— What is expected —
In the items below, change "bounding box" to "enclosing rectangle" and leave everything else as it is. Give the revised items without the pictures.

— Entries supplied —

______

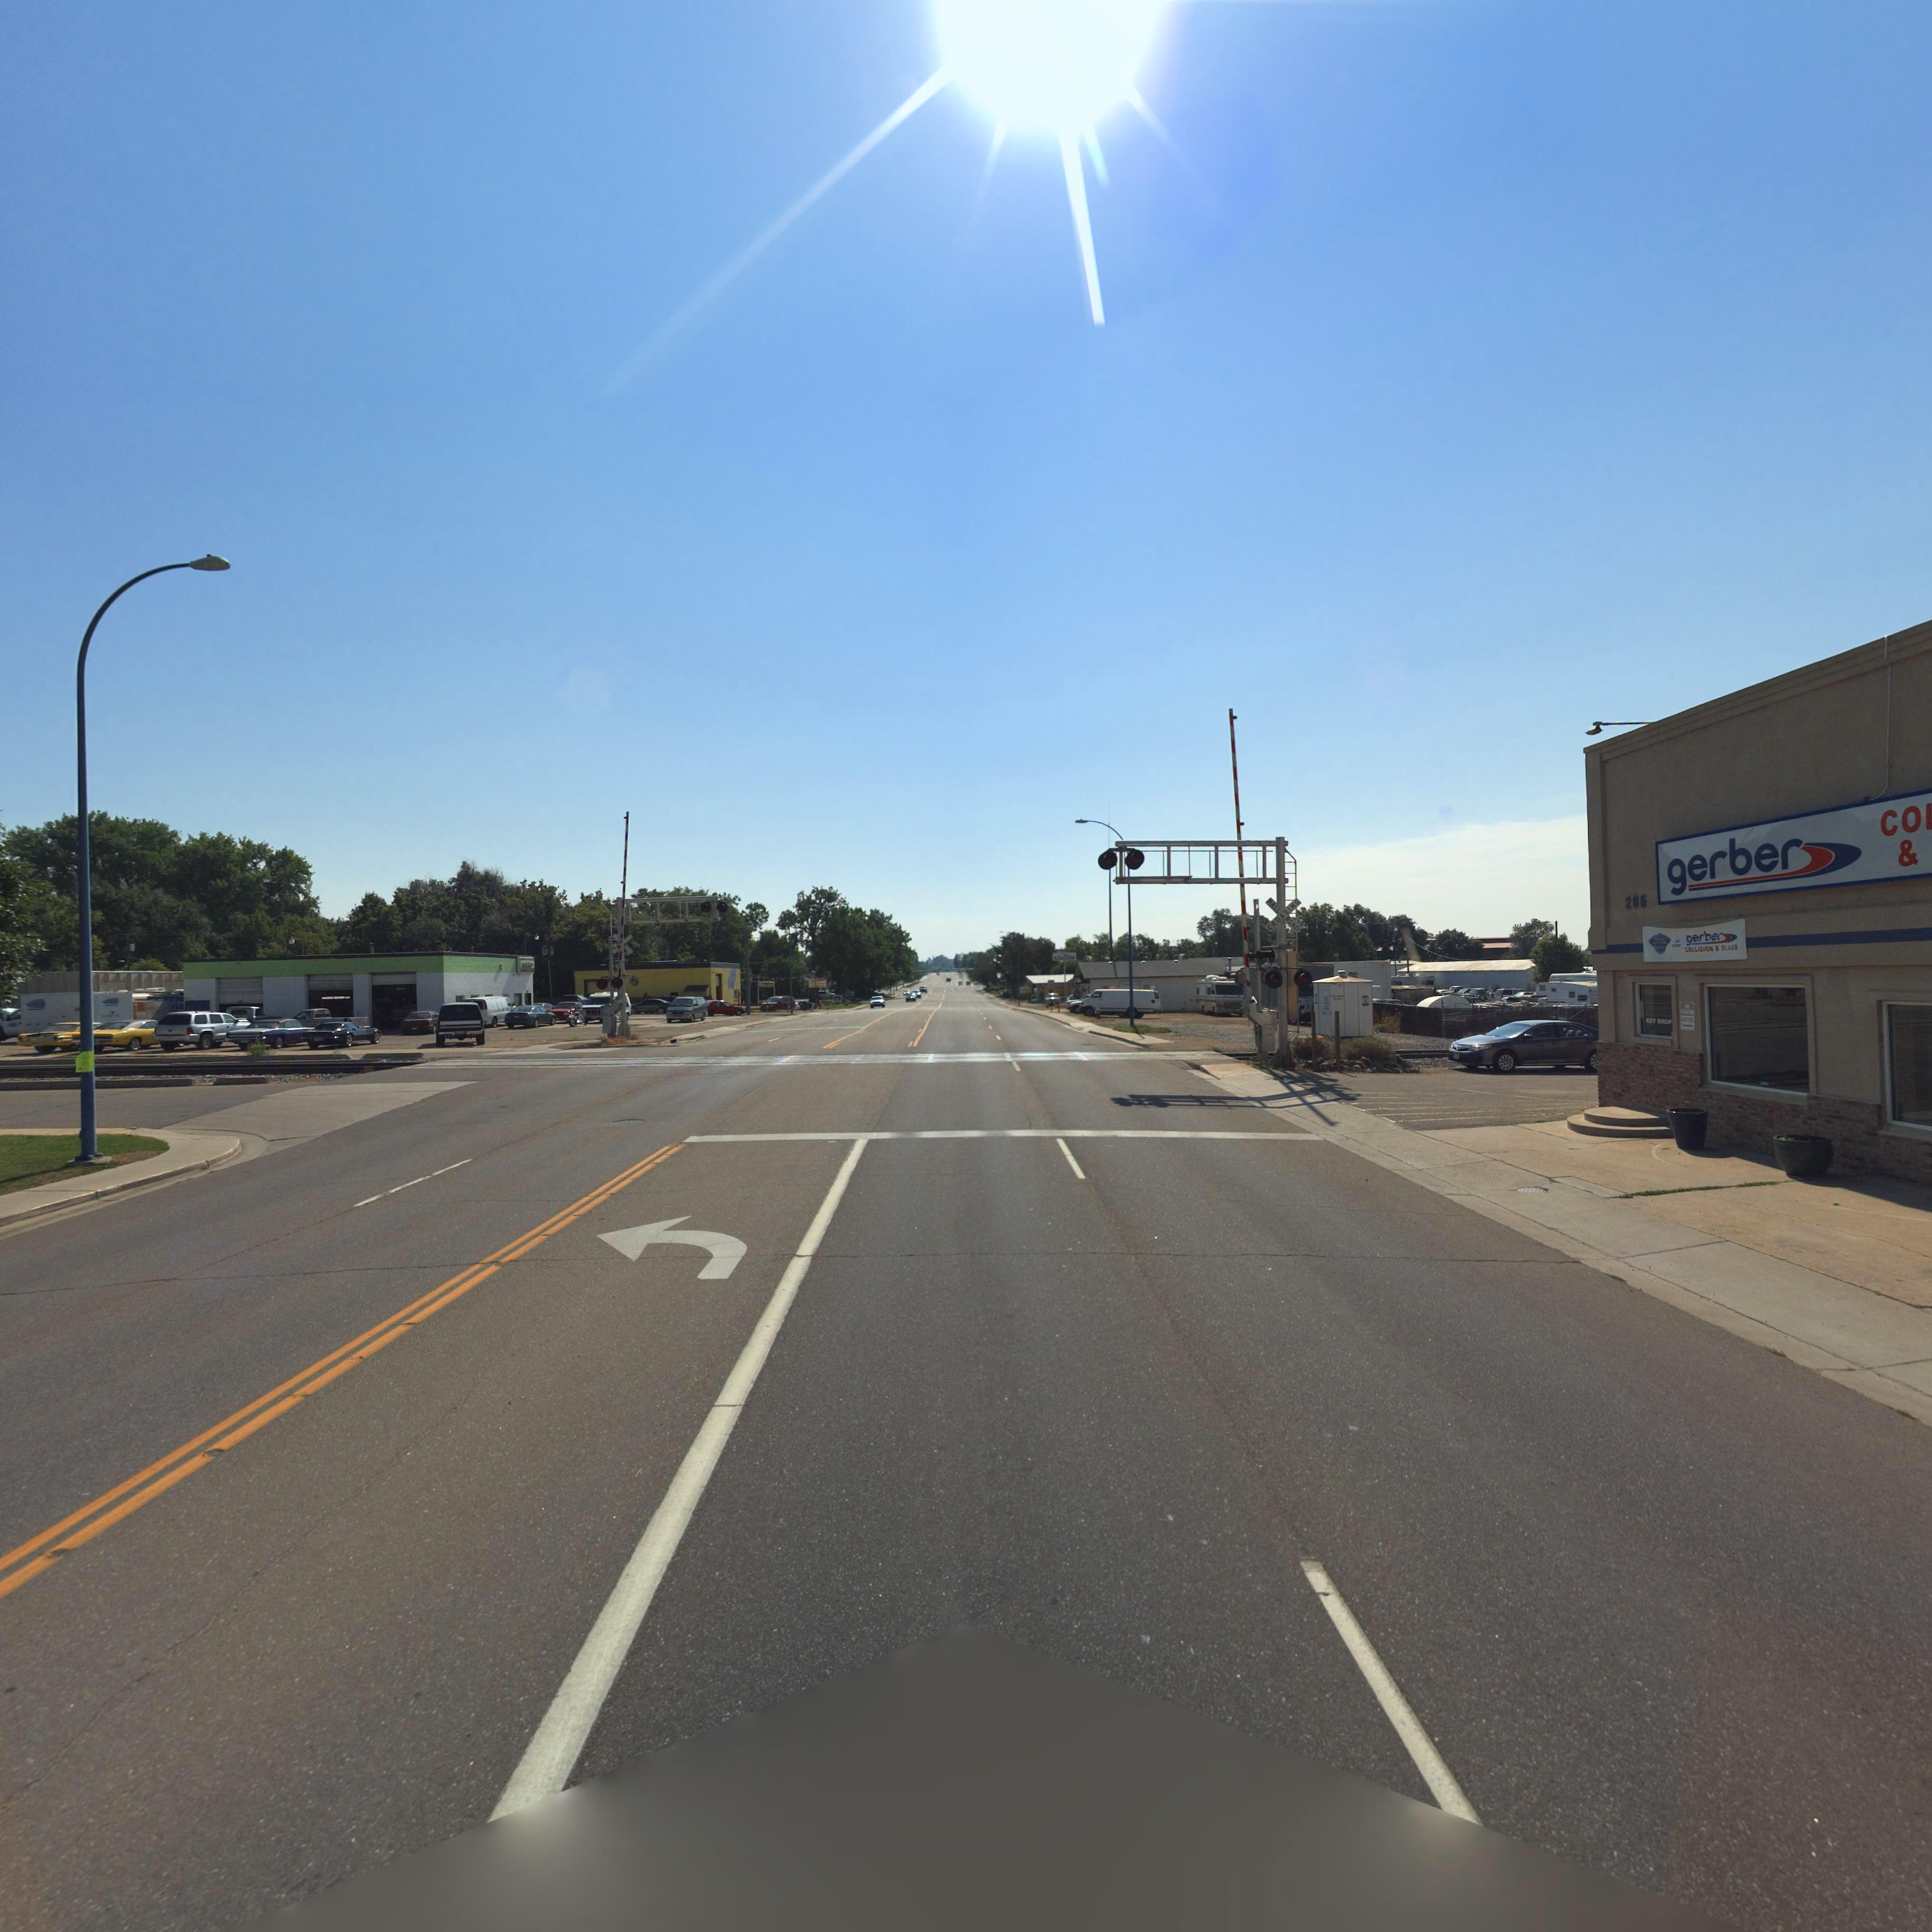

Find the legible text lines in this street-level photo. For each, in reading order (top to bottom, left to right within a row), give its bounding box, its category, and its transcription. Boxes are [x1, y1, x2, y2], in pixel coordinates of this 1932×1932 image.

[1878, 803, 1923, 837] BusinessName: CO
[1666, 835, 1805, 897] BusinessName: gerber
[1896, 838, 1920, 869] BusinessName: &
[1624, 893, 1647, 910] StreetNumber: 205
[1685, 930, 1723, 947] BusinessName: gerber
[1684, 944, 1738, 953] BusinessName: C*LLI*ION & GLASS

______

— Solution for this exercise —
Find the legible text lines in this street-level photo. For each, in reading order (top to bottom, left to right within a row), give its enclosing rectangle, its category, and its transcription. Boxes are [x1, y1, x2, y2], in pixel coordinates of this 1932×1932 image.

[1878, 803, 1923, 837] BusinessName: CO
[1666, 835, 1805, 897] BusinessName: gerber
[1896, 838, 1920, 869] BusinessName: &
[1624, 893, 1647, 910] StreetNumber: 205
[1685, 930, 1723, 947] BusinessName: gerber
[1684, 944, 1738, 953] BusinessName: C*LLI*ION & GLASS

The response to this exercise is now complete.